Authors: Zhifei Xie, Changqiao Wu
Abstract: Recent advances in language models have achieved significant progress. GPT-4o, as a new milestone, has enabled real-time conversations with humans, demonstrating near-human natural fluency. Such human-computer interaction necessitates models with the capability to perform reasoning directly with the audio modality and generate output in streaming. However, this remains beyond the reach of current academic models, as they typically depend on extra TTS systems for speech synthesis, resulting in undesirable latency. This paper introduces the Mini-Omni, an audio-based end-to-end conversational model, capable of real-time speech interaction.
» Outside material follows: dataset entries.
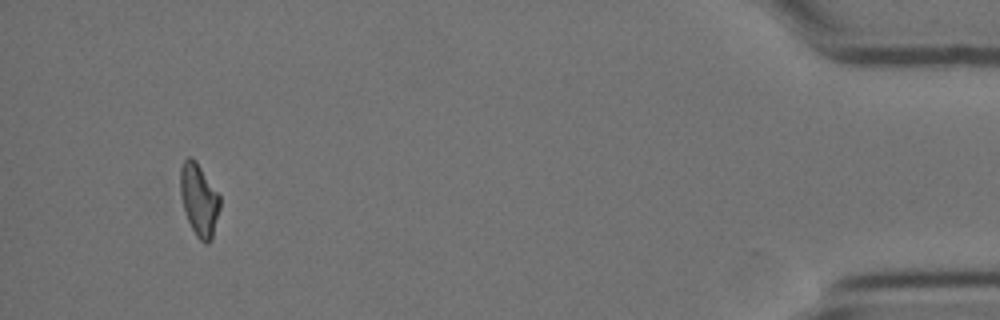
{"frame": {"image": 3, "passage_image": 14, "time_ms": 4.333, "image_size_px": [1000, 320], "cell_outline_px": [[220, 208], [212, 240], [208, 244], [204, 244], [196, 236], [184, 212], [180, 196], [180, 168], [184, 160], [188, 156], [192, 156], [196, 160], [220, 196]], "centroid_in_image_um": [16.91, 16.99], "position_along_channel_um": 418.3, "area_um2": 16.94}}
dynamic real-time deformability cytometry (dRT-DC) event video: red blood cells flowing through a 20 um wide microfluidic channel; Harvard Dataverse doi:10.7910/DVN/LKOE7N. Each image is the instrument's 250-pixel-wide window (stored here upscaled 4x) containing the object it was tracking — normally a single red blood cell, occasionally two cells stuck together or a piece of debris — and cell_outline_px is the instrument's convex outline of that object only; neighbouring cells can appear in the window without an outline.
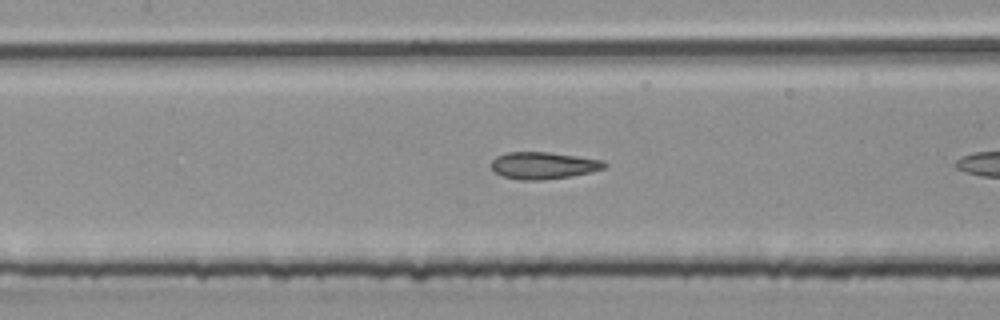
{"species": "common noctule bat (a hibernating species)", "species_latin": "Nyctalus noctula", "temperature_condition": "room temperature", "stored_images_in_passage": 7, "camera_frame_rate_fps": 3000, "um_per_image_px": 0.085, "animal": {"sex": "male", "body_mass_g": 20.4}, "frame": {"image": 1, "passage_image": 6, "time_ms": 1.667, "image_size_px": [1000, 320], "cell_outline_px": [[608, 164], [604, 168], [588, 172], [568, 176], [540, 180], [520, 180], [504, 176], [496, 172], [492, 168], [492, 160], [496, 156], [508, 152], [548, 152], [604, 160]], "centroid_in_image_um": [46.18, 14.05], "position_along_channel_um": 161.2, "area_um2": 17.51}}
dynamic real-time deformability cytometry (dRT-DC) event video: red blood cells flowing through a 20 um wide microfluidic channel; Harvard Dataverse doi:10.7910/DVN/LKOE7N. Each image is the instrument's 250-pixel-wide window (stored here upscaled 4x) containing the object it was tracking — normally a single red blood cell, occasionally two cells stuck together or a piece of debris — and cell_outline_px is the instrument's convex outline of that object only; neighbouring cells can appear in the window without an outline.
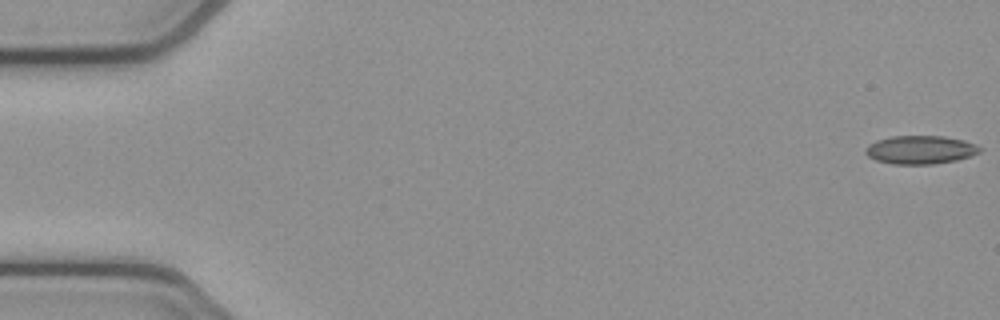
{"species": "common noctule bat (a hibernating species)", "species_latin": "Nyctalus noctula", "temperature_condition": "cold", "stored_images_in_passage": 53, "camera_frame_rate_fps": 3000, "um_per_image_px": 0.085, "animal": {"sex": "female", "body_mass_g": 21.9}, "frame": {"image": 1, "passage_image": 1, "time_ms": 0.0, "image_size_px": [1000, 320], "cell_outline_px": [[984, 148], [980, 152], [956, 160], [932, 164], [892, 164], [876, 160], [868, 156], [864, 152], [864, 148], [868, 144], [876, 140], [892, 136], [944, 136], [964, 140], [976, 144]], "centroid_in_image_um": [78.22, 12.72], "position_along_channel_um": 6.8, "area_um2": 19.02}}
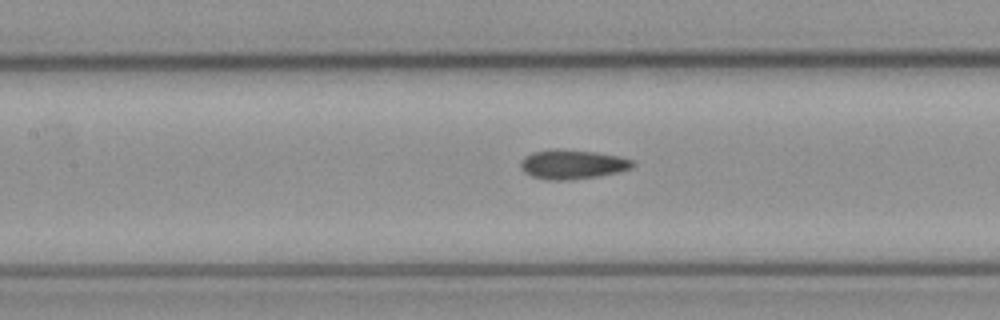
{"frame": {"image": 2, "passage_image": 24, "time_ms": 7.667, "image_size_px": [1000, 320], "cell_outline_px": [[636, 164], [632, 168], [620, 172], [572, 180], [548, 180], [532, 176], [524, 172], [520, 168], [520, 160], [524, 156], [532, 152], [596, 152], [620, 156], [632, 160]], "centroid_in_image_um": [48.69, 14.02], "position_along_channel_um": 158.7, "area_um2": 18.5}}
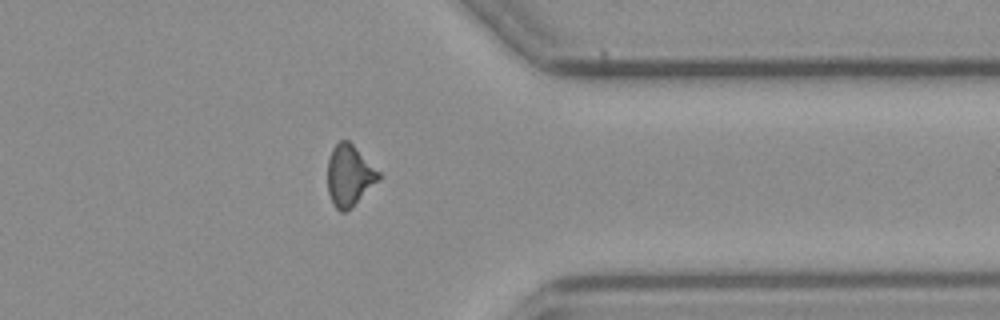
{"frame": {"image": 3, "passage_image": 42, "time_ms": 13.667, "image_size_px": [1000, 320], "cell_outline_px": [[380, 180], [352, 208], [344, 212], [340, 212], [332, 204], [328, 192], [328, 160], [332, 148], [340, 140], [348, 140], [380, 172]], "centroid_in_image_um": [29.7, 14.95], "position_along_channel_um": 381.7, "area_um2": 18.32}, "authors_computed_cell_mechanics": {"area_um2": 18.6694, "velocity_mm_per_s": 3.882, "shape_relaxation_time_tau1_ms": null, "shape_relaxation_time_tau2_ms": 2.8704, "deformation_change_tau1": null, "deformation_change_tau2": 0.0849}}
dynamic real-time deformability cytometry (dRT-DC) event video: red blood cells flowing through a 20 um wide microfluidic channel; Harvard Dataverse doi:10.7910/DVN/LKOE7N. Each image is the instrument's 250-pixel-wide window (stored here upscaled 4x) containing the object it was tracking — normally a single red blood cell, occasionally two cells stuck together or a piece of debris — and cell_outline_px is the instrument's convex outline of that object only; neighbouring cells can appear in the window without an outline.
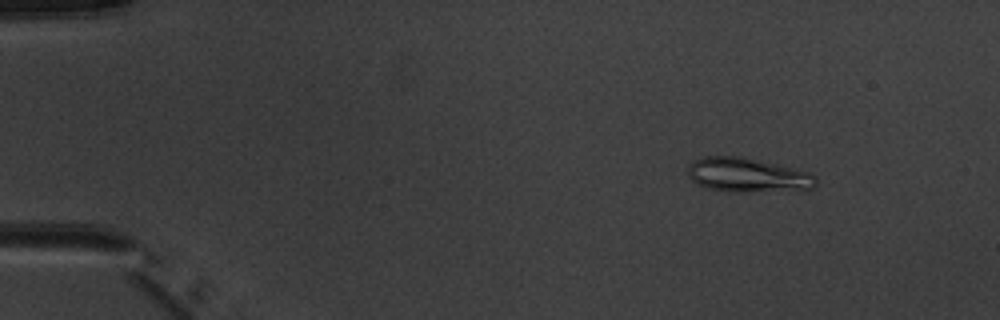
{"species": "common noctule bat (a hibernating species)", "species_latin": "Nyctalus noctula", "temperature_condition": "warm", "stored_images_in_passage": 4, "camera_frame_rate_fps": 3000, "um_per_image_px": 0.085, "animal": {"sex": "male", "body_mass_g": 20.1, "forearm_length_mm": 53.5}, "frame": {"image": 1, "passage_image": 2, "time_ms": 1.333, "image_size_px": [1000, 320], "cell_outline_px": [[816, 184], [812, 188], [744, 192], [732, 192], [708, 188], [696, 184], [688, 176], [688, 164], [704, 156], [740, 156], [780, 164], [808, 172], [816, 180]], "centroid_in_image_um": [63.48, 14.86], "position_along_channel_um": 21.5, "area_um2": 25.37}}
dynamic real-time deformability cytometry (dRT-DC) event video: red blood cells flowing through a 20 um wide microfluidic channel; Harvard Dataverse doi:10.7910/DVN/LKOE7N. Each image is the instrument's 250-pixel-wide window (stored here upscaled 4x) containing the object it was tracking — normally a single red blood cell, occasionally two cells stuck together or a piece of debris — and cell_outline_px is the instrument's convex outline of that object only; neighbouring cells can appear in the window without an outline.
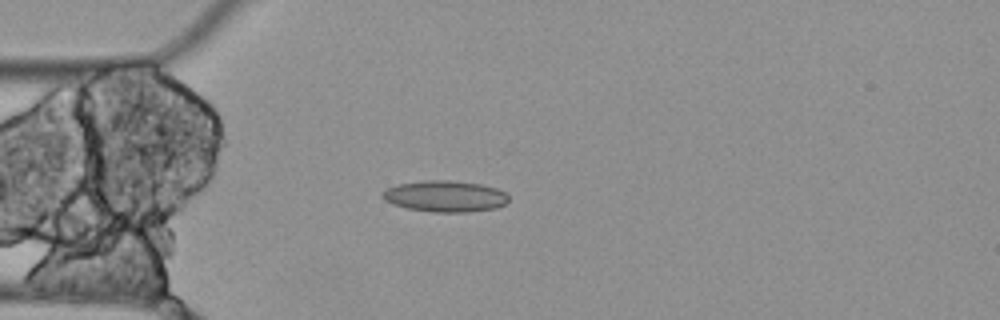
{"species": "Egyptian fruit bat (a non-hibernating species)", "species_latin": "Rousettus aegyptiacus", "temperature_condition": "cold", "stored_images_in_passage": 5, "camera_frame_rate_fps": 3000, "um_per_image_px": 0.085, "animal": {"sex": "female"}, "frame": {"image": 1, "passage_image": 5, "time_ms": 1.333, "image_size_px": [1000, 320], "cell_outline_px": [[508, 200], [504, 204], [496, 208], [468, 212], [432, 212], [408, 208], [392, 204], [384, 200], [380, 196], [380, 192], [396, 184], [424, 180], [448, 180], [480, 184], [496, 188], [504, 192], [508, 196]], "centroid_in_image_um": [37.78, 16.68], "position_along_channel_um": 47.2, "area_um2": 23.06}}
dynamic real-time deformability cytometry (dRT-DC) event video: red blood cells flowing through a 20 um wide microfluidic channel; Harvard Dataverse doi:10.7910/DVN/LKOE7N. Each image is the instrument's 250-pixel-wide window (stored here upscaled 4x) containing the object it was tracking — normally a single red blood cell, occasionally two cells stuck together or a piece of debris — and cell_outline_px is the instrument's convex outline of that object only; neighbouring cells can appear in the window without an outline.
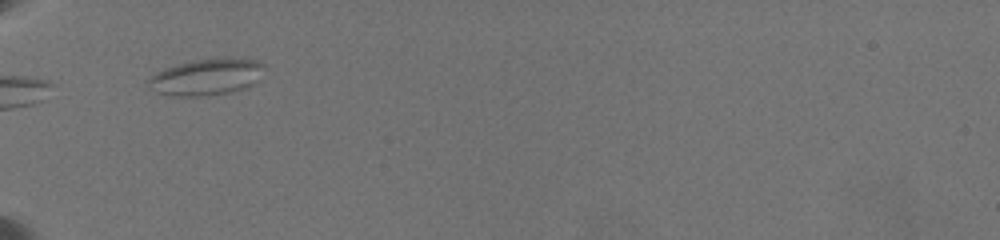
{"species": "common noctule bat (a hibernating species)", "species_latin": "Nyctalus noctula", "temperature_condition": "warm", "stored_images_in_passage": 4, "camera_frame_rate_fps": 3000, "um_per_image_px": 0.085, "animal": {"sex": "female", "body_mass_g": 19.5, "forearm_length_mm": 54.1}, "frame": {"image": 1, "passage_image": 1, "time_ms": 0.0, "image_size_px": [1000, 240], "cell_outline_px": [[264, 64], [260, 80], [244, 88], [228, 92], [196, 96], [172, 96], [160, 92], [148, 84], [148, 80], [156, 72], [164, 68], [176, 64], [196, 60], [256, 60]], "centroid_in_image_um": [17.55, 6.56], "position_along_channel_um": 67.5, "area_um2": 23.64}}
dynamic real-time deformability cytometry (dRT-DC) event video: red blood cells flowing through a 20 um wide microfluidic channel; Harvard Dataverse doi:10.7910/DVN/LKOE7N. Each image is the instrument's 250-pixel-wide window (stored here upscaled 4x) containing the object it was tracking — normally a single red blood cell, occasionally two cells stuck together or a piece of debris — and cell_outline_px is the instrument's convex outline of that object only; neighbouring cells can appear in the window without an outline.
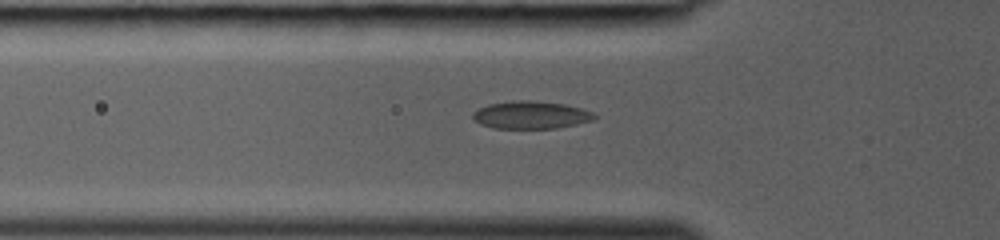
{"species": "common noctule bat (a hibernating species)", "species_latin": "Nyctalus noctula", "temperature_condition": "room temperature", "stored_images_in_passage": 29, "segment_of_instrument_passage": [1, 2], "camera_frame_rate_fps": 3000, "um_per_image_px": 0.085, "animal": {"sex": "female", "body_mass_g": 19.0, "forearm_length_mm": 53.3}, "frame": {"image": 1, "passage_image": 3, "time_ms": 0.667, "image_size_px": [1000, 240], "cell_outline_px": [[596, 120], [556, 128], [492, 128], [480, 124], [472, 120], [472, 112], [488, 104], [512, 100], [536, 100], [564, 104], [580, 108], [592, 112], [596, 116]], "centroid_in_image_um": [45.1, 9.77], "position_along_channel_um": 80.7, "area_um2": 19.77}}
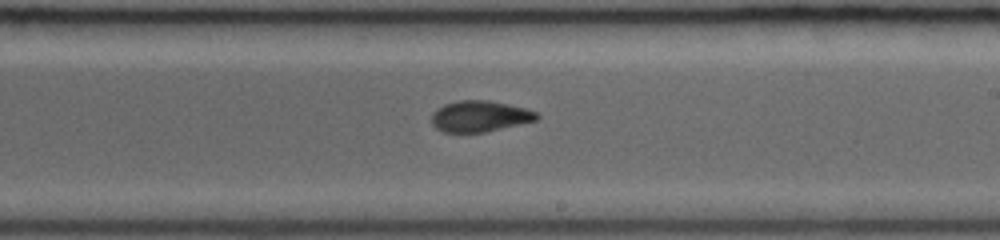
{"frame": {"image": 2, "passage_image": 13, "time_ms": 4.0, "image_size_px": [1000, 240], "cell_outline_px": [[540, 120], [484, 132], [444, 132], [436, 128], [432, 124], [432, 112], [436, 108], [444, 104], [456, 100], [488, 100], [508, 104], [524, 108], [536, 112], [540, 116]], "centroid_in_image_um": [40.78, 9.88], "position_along_channel_um": 248.2, "area_um2": 19.19}}
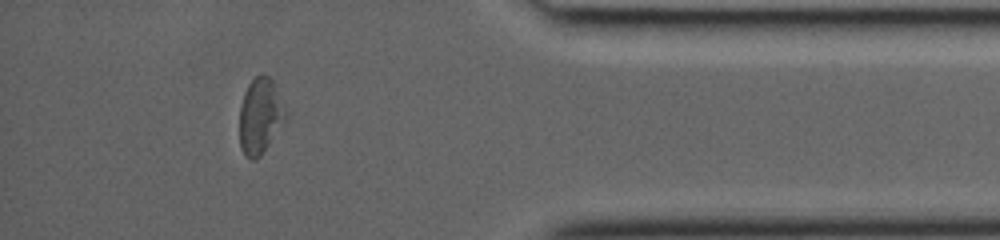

To achieve this capability, we propose a text-instructed speech generation method, along with batch-parallel strategies during inference to further boost the performance. Our method also helps to retain the original model's language capabilities with minimal degradation, enabling other works to establish real-time interaction capabilities. We call this training method "Any Model Can Talk". We also introduce the VoiceAssistant-400K dataset to fine-tune models optimized for speech output. To our best knowledge, Mini-Omni is the first fully end-to-end, open-source model for real-time speech interaction, offering valuable potential for future research.